Roth’s Leadership Seen As A Timely Tonic For IPG

Michael Roth’s anticipated ascension to CEO of Interpublic Group became official last week and was heartily embraced by agency CEOs, and even Wall Street analysts—typically wary of top-level turnover—expressed optimism about the move.

The day after the switch, trading volume on IPG stock jumped to 4.2 million, but the share price remained stable, closing Friday at $13.15, up slightly from Tuesday’s opening of $12.85.

Several key IPG clients, including Unilever, L’Oréal and Bank of America, declined comment. But insiders praised Roth, a former CEO of The MONY Group, as a no-nonsense, savvy businessman who can tackle tricky operating issues, and many said his ascension is a timely development for the holding company.

By contrast, David Bell’s main strength was client handling, and he was increasingly viewed as from another era, when the ad business was more genteel and driven less by the exigencies of shareholder scrutiny.

When outgoing CEO Bell took the reins of IPG from John Dooner in February 2003, his insider status and reputation as a bridge builder to Wall Street were a stabilizing force for a company in financial turmoil.

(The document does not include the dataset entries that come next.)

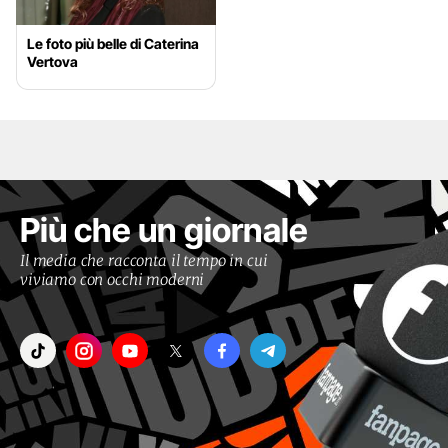
Le foto più belle di Caterina
Vertova
Più che un giornale
Il media che racconta il tempo in cui
viviamo con occhi moderni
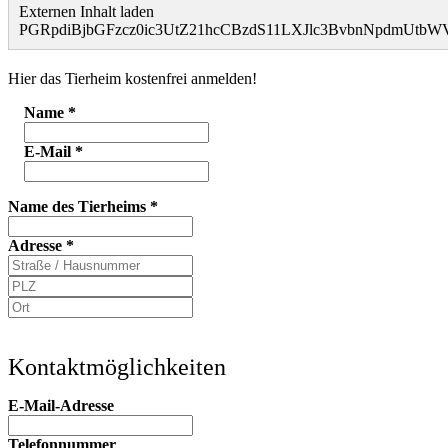
Externen Inhalt laden
PGRpdiBjbGFzcz0ic3UtZ21hcCBzdS11LXJlc3BvbnNpdmUt
Hier das Tierheim kostenfrei anmelden!
Name
*
E-Mail
*
Name des Tierheims
*
Adresse
*
Kontaktmöglichkeiten
E-Mail-Adresse
Telefonnummer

But on his watch the turnaround was seen to be taking longer than it should have, and his relationships with the some of his agency CEOs—in particular Foote Cone & Belding’s Brendan Ryan and McCann Erickson’s Dooner—had deteriorated, sources said.

IPG chairman emeritus Phil Geier said of Roth, “He’s got a good business mind, he’s no-nonsense, he cuts to the core of any business issue, and for Interpublic’s needs right now, he’s going to be a big help.”

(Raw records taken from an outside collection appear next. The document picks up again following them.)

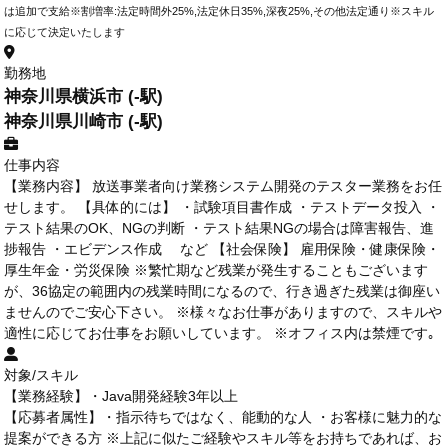
は追加で支給※割増率:法定時間外25%,法定休日35%,深夜25%,その他法定通り※スキル
に応じて決定いたします
勤務地
神奈川県横浜市 (-駅)
神奈川県川崎市 (-駅)
仕事内容
【業務内容】 放送事業者向け業務システム開発のテスター業務をお任
せします。 【具体的には】 ・試験項目書作成 ・テストデータ投入 ・
テスト結果のOK、NGの判断 ・テスト結果NGの場合は障害報告、進
捗報告 ・エビデンス作成 など 【社会保険】 雇用保険・健康保険・
厚生年金・労災保険 ※繁忙期など残業が発生することもございます
が、36協定の範囲内の残業時間になるので、行き過ぎた残業は御座い
ませんのでご安心下さい。 ※様々なお仕事がありますので、スキルや
適性に応じてお仕事をお願いしています。 ※オフィス内は禁煙です｡
対象/スキル
【業務経験】・Java開発経験3年以上
【応募者属性】・指示待ちではなく、能動的な人 ・お客様に魅力的な
提案ができる方 ※上記に似たご経験やスキル等をお持ちであれば、お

Said Donny Deutsch, CEO of Deutsch: “Roth is what I call one of those brilliant thugs, like [Omnicom CEO John] Wren and [WPP CEO Martin] Sorrell. What I mean by that is that they are incredibly smart guys with terrific financial acumen, but they also know how to get things done, and they make things happen.”

Since Roth’s influence and presence have been increasing steadily, many believe the transition will be smooth. Bell will stay on as co-chairman as long as necessary. “My contract doesn’t have a terminus date,” Bell, 61, said last week by phone. “It goes on until I or the board decide otherwise. I plan to at least stay on through the [36-month] turnaround” —targeted for June 2006.

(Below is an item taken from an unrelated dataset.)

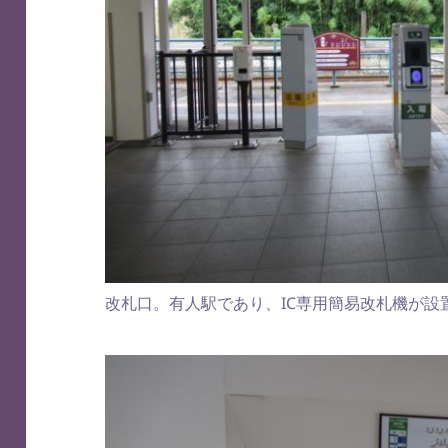
改札口。有人駅であり、IC専用簡易改札機が設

Roth, 59, sees his initial priorities as reorganizing his media agencies and how they work together, getting financial controls in line with Sarbanes-Oxley and achieving greater profitability. “I think we’ve got the best assets in the business, and it’s always good to start with a strong hand,” he said. Others said the ongoing underperformance at Lowe is also a focus.

Some analysts noted Roth’s experience with restructurings, his financial and operational skills and his straightforward attitude—all of which will likely help him in his new post—but wondered about his lack of client dealings. Roth said he dealt with clients at MONY, adding, “I’m extremely comfortable with clients.”

According to an 8-K filing by IPG on Friday, Bell will receive $1 million a year plus bonuses. Roth signed a contract in June, but the filing amended his deal to include his new title. His salary is $950,000 plus bonuses.